5 Card Stud

Spielregeln

Was ist 5 Card Stud?

5 Card Stud ist die älteste Stud Poker-Variante, die ihren Ursprung im amerikanischen Bürgerkrieg hat. Im Filmklassiker „Cincinnati Kid“ aus dem Jahr 1965 spielen Steve McQueen und sein Widersacher 5 Card Stud als Heads-Up.

Wie wird es gespielt?

Bei 5 Card Stud erhält jeder Spieler zwei Karten – eine verdeckt nach unten und eine offen aufgedeckt. Anschließend kommt das „Bring-In“ (mehr dazu später) und eine Einsatzrunde. Die noch im Spiel befindlichen Spieler erhalten eine weitere aufgedeckte Karte. Bei 5 Card Stud werden die Einsatzrunden von nun an üblicherweise als „Streets“ bezeichnet: die vierte Karte wäre also die „Fourth Street“, die fünfte Karte die „Fifth Street“ und so weiter bis zur letzten Karte. Auf jede Street folgt eine Einsatzrunde.

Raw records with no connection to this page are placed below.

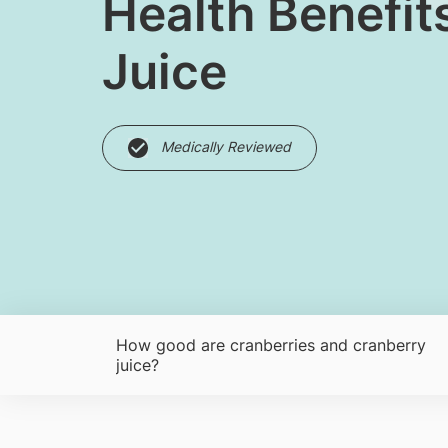
Health Benefit
Juice
Medically Reviewed
How good are cranberries and cranberry
juice?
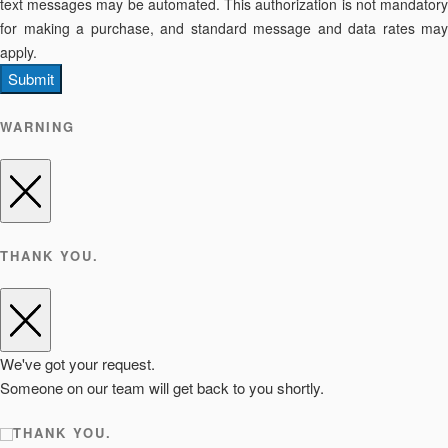
text messages may be automated. This authorization is not mandatory
for making a purchase, and standard message and data rates may
apply.
Submit
WARNING
THANK YOU.
We've got your request.
Someone on our team will get back to you shortly.
THANK YOU.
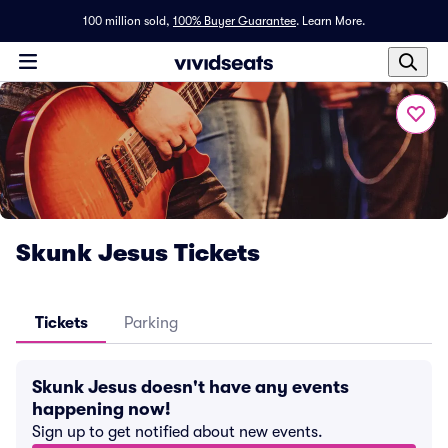
100 million sold,
100% Buyer Guarantee
.
Learn More.
Skunk Jesus Tickets
Tickets
Parking
Skunk Jesus doesn't have any events
happening now!
Sign up to get notified about new events.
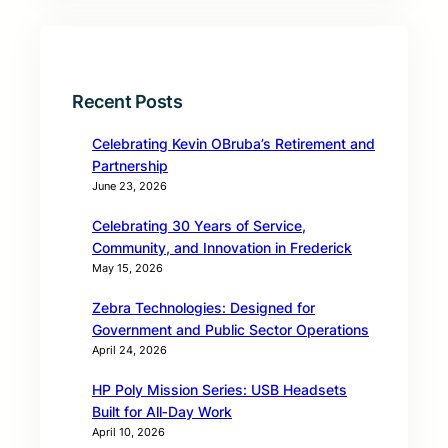
Recent Posts
Celebrating Kevin OBruba’s Retirement and
Partnership
June 23, 2026
Celebrating 30 Years of Service,
Community, and Innovation in Frederick
May 15, 2026
Zebra Technologies: Designed for
Government and Public Sector Operations
April 24, 2026
HP Poly Mission Series: USB Headsets
Built for All‑Day Work
April 10, 2026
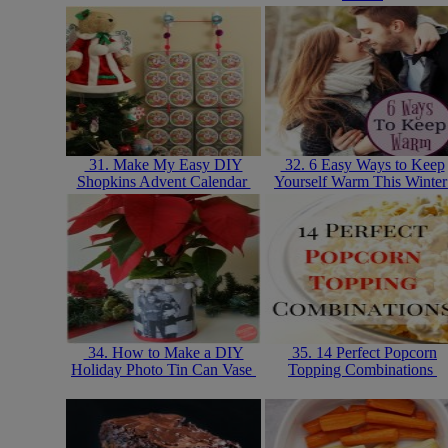
31. Make My Easy DIY
32. 6 Easy Ways to Keep
Shopkins Advent Calendar
Yourself Warm This Winte
34. How to Make a DIY
35. 14 Perfect Popcorn
Holiday Photo Tin Can Vase
Topping Combinations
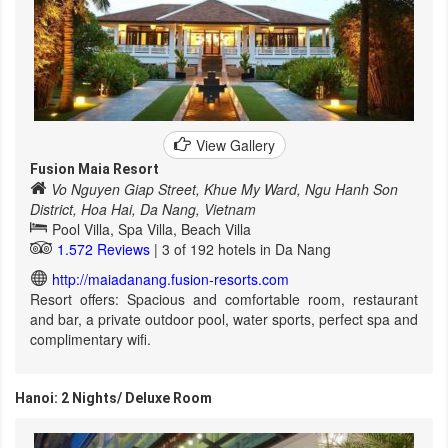
View Gallery
Fusion Maia Resort
Vo Nguyen Giap Street, Khue My Ward, Ngu Hanh Son
District, Hoa Hai, Da Nang, Vietnam
Pool Villa, Spa Villa, Beach Villa
1.572 Reviews
| 3 of 192 hotels in Da Nang
http://maiadanang.fusion-resorts.com
Resort offers: Spacious and comfortable room, restaurant
and bar, a private outdoor pool, water sports, perfect spa and
complimentary wifi.
Hanoi: 2 Nights/ Deluxe Room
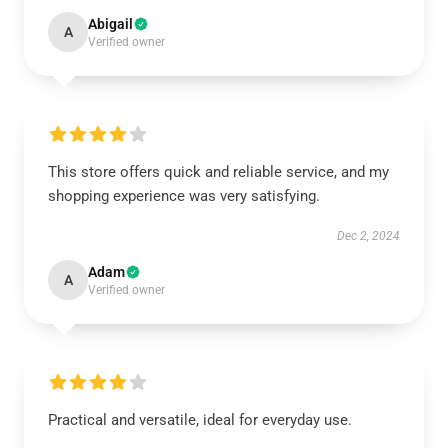
Abigail
A
Verified owner
This store offers quick and reliable service, and my
shopping experience was very satisfying.
Dec 2, 2024
Adam
A
Verified owner
Practical and versatile, ideal for everyday use.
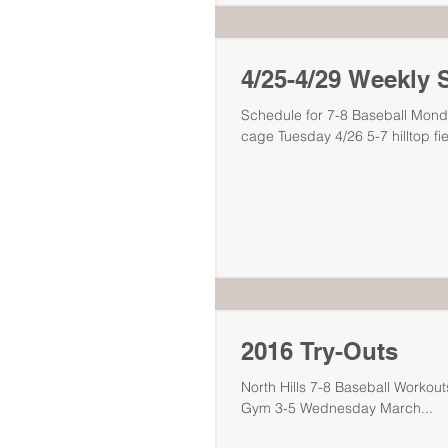
4/25-4/29 Weekly 
Schedule for 7-8 Baseball Mond
cage Tuesday 4/26 5-7 hilltop fie
2016 Try-Outs
North Hills 7-8 Baseball Workouts & Tryout Thursd
Gym 3-5 Wednesday March...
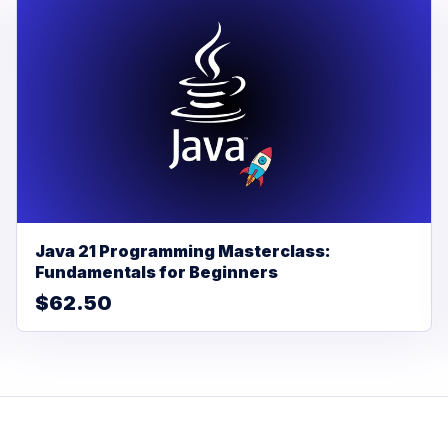
Java 21 Programming Masterclass:
Fundamentals for Beginners
$62.50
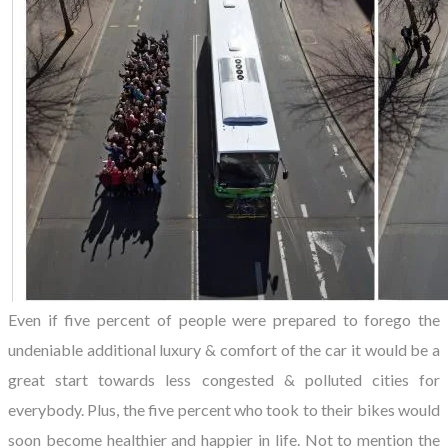
Even if five percent of people were prepared to forego the
undeniable additional luxury & comfort of the car it would be a
great start towards less congested & polluted cities for
everybody. Plus, the five percent who took to their bikes would
soon become healthier and happier in life. Not to mention the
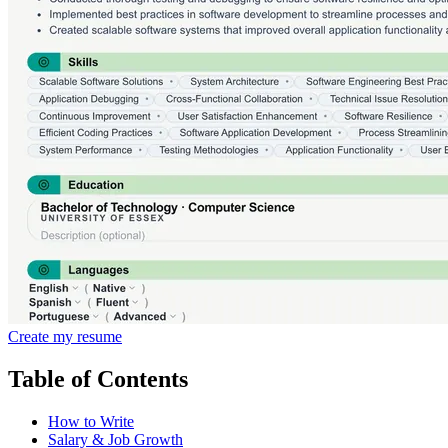
Create my resume
Table of Contents
How to Write
Salary & Job Growth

Spielen Sie weiter, bis Sie insgesamt fünf Karten erhalten haben, wobei die erste Karte noch immer verdeckt bleibt und die anderen vier aufgedeckt sind. Es gibt eine finale Einsatzrunde und anschließend erhält man die letzte Karte, die wieder aufgedeckt ist. Danach werden die Karten aufgedeckt und die beste Hand gewinnt den Pot.

Wie sehen die Blinds aus?

Im Gegensatz zu Hold'em gibt es hier keine Blinds. Stattdessen bezahlen alle Spieler denselben Betrag, bevor die Karten ausgeteilt werden: das „Ante“.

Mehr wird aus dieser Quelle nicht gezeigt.